(Instrucciones)
A - Transcriba del fragmento seleccionado el pasaje que va de "Prueba de guión" a "de las cucharitas?".
B - Enumere todas las réplicas que pronuncia el personaje ADOLESCENTE en el fragmento seleccionado.

**** Fragmento seleccionado ****

Si te miras durante mucho tiempo al espejo dejas de reconocerte o, mejor dicho, pareces otra persona. Pero no, eres tú, lo que ocurre es que no te miras, vives con la imagen mental que tienes de ti  y, a veces, no cuadra con lo que ves cuando de verdad te miras. Por eso hoy, te has parado y te has mirado. Para verte. 


miércoles, 11 de abril de 2018

Prueba de guión para comedia familiar con adolescentes

  
Interior cocina. Se respira tranquilidad, calma, cotidianeidad. Todo parece ir bien. Una madre cuarentona y su hija adolescente lían croquetas. (Inciso de guionista, creemos que es importante introducir la realidad española y qué hay más español que las croquetas caseras de jamón) La madre maneja las cucharitas mientras recuerda cómo ella veía hacer eso a su madre y la envidiaba por su destreza. Ella posee ahora esa habilidad y la exhibe casi con chulería.


ADOLESCENTE
¿Puedo hacer yo lo de las cucharitas?

MADRE
Ni hablar.

ADOLESCENTE
Rebozar es un rollo. Se me manchan las manos.

MADRE
Esto es como lo de los huevos.

ADOLESCENTE
¿Qué de los huevos?

MADRE
Cuando seas padre comerás dos huevos y
cuando seas madre harás lo de las cucharitas.

**** Datos proporcionados ****

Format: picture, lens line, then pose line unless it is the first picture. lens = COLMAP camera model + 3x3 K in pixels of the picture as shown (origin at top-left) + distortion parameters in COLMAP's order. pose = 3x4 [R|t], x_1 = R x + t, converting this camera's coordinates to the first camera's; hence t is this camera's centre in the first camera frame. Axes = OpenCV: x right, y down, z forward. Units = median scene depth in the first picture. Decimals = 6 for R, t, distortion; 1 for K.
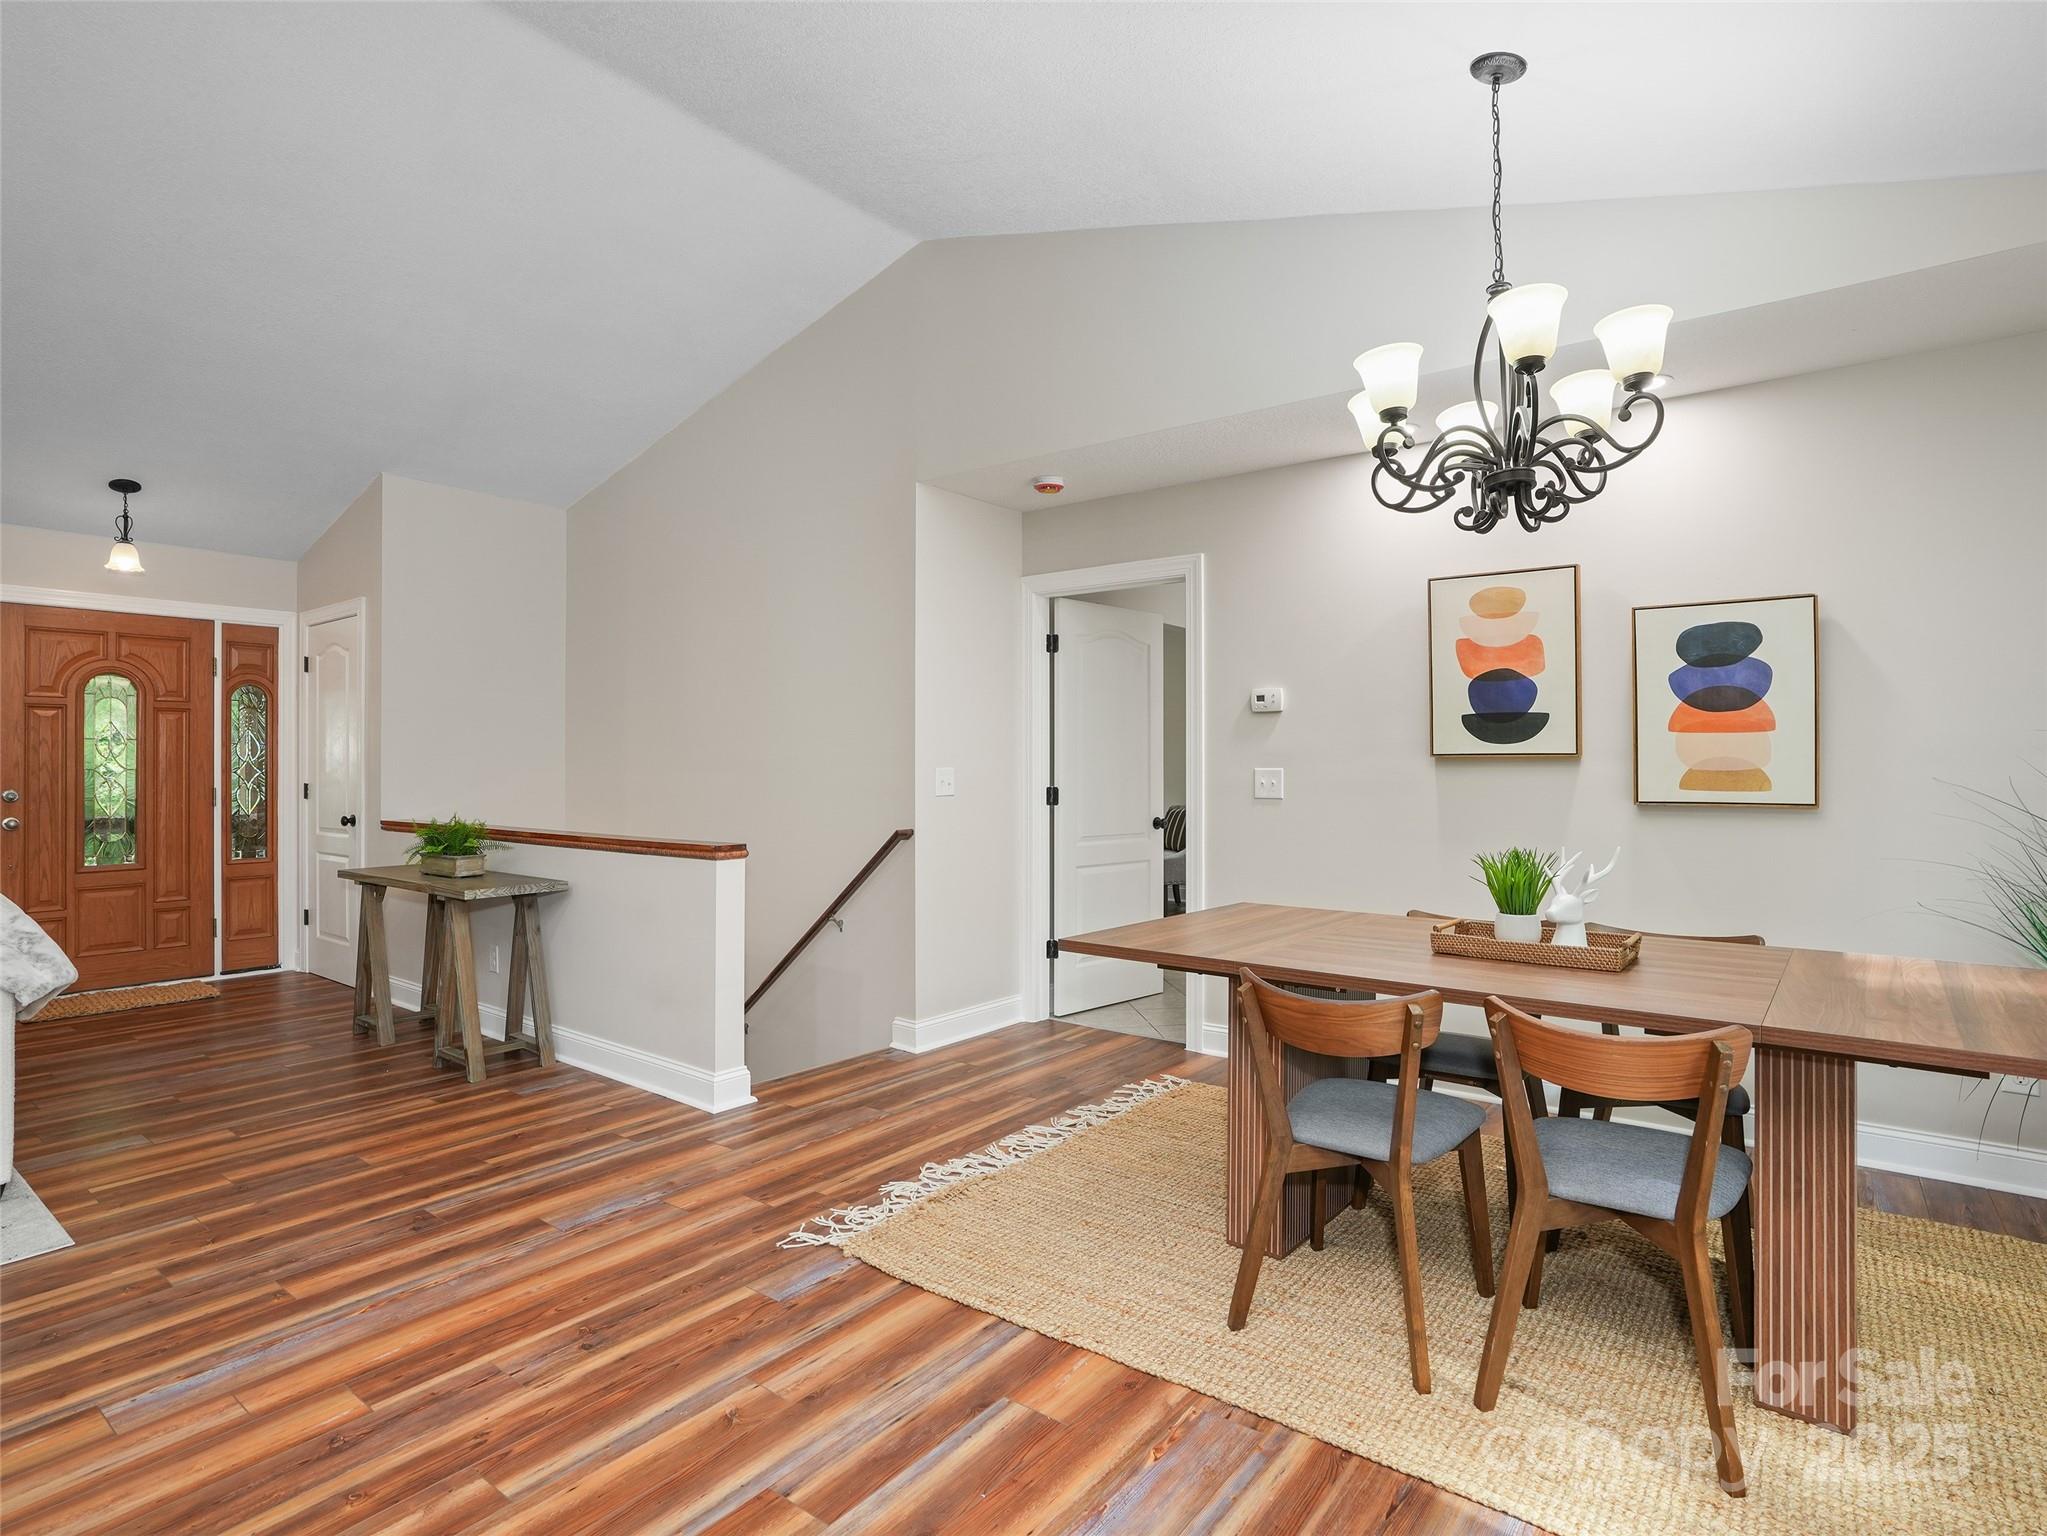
lens RADIAL K [[1066.6, 0, 1024.3], [0, 1066.6, 759.4], [0, 0, 1]] dist [-0.050973, 0.024481]
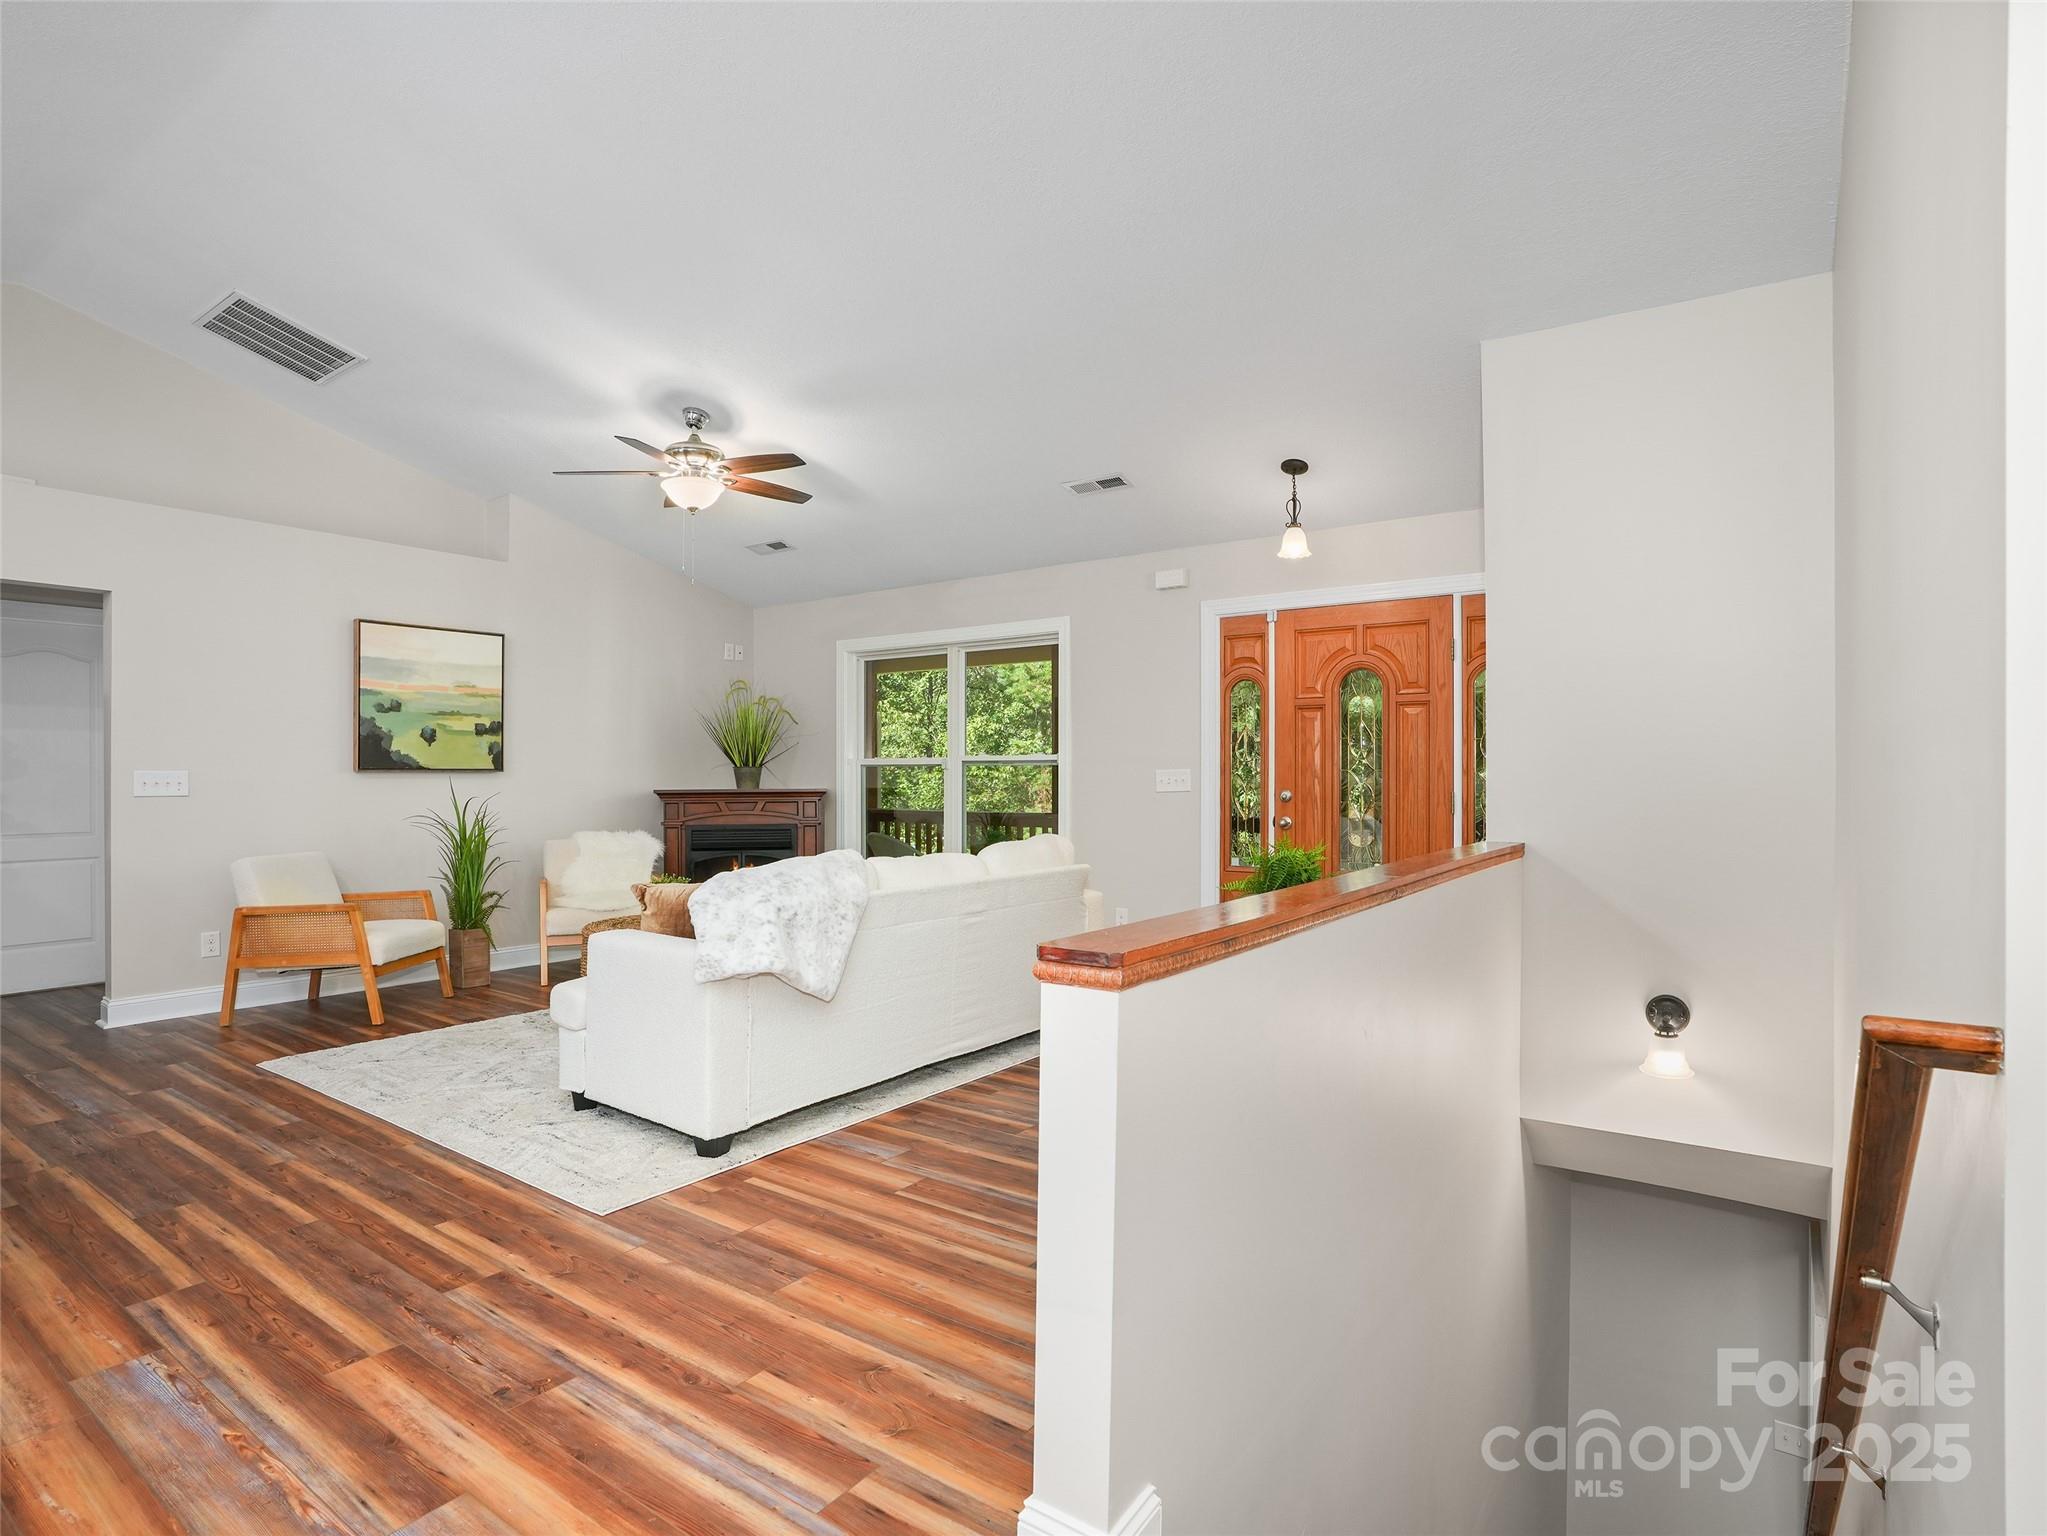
lens RADIAL K [[1066.6, 0, 1031.4], [0, 1066.6, 772.9], [0, 0, 1]] dist [-0.050973, 0.024481]
pose [[0.031894, -0.002254, -0.999489, 0.128772], [0.007949, 0.999966, -0.002002, 0.020114], [0.999460, -0.007881, 0.031911, 1.129382]]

****

(Respuestas por tarea)
A -
Prueba de guión para comedia familiar con adolescentes

  
Interior cocina. Se respira tranquilidad, calma, cotidianeidad. Todo parece ir bien. Una madre cuarentona y su hija adolescente lían croquetas. (Inciso de guionista, creemos que es importante introducir la realidad española y qué hay más español que las croquetas caseras de jamón) La madre maneja las cucharitas mientras recuerda cómo ella veía hacer eso a su madre y la envidiaba por su destreza. Ella posee ahora esa habilidad y la exhibe casi con chulería.


ADOLESCENTE
¿Puedo hacer yo lo de las cucharitas?

B -
- ¿Puedo hacer yo lo de las cucharitas?
- Rebozar es un rollo. Se me manchan las manos.
- ¿Qué de los huevos?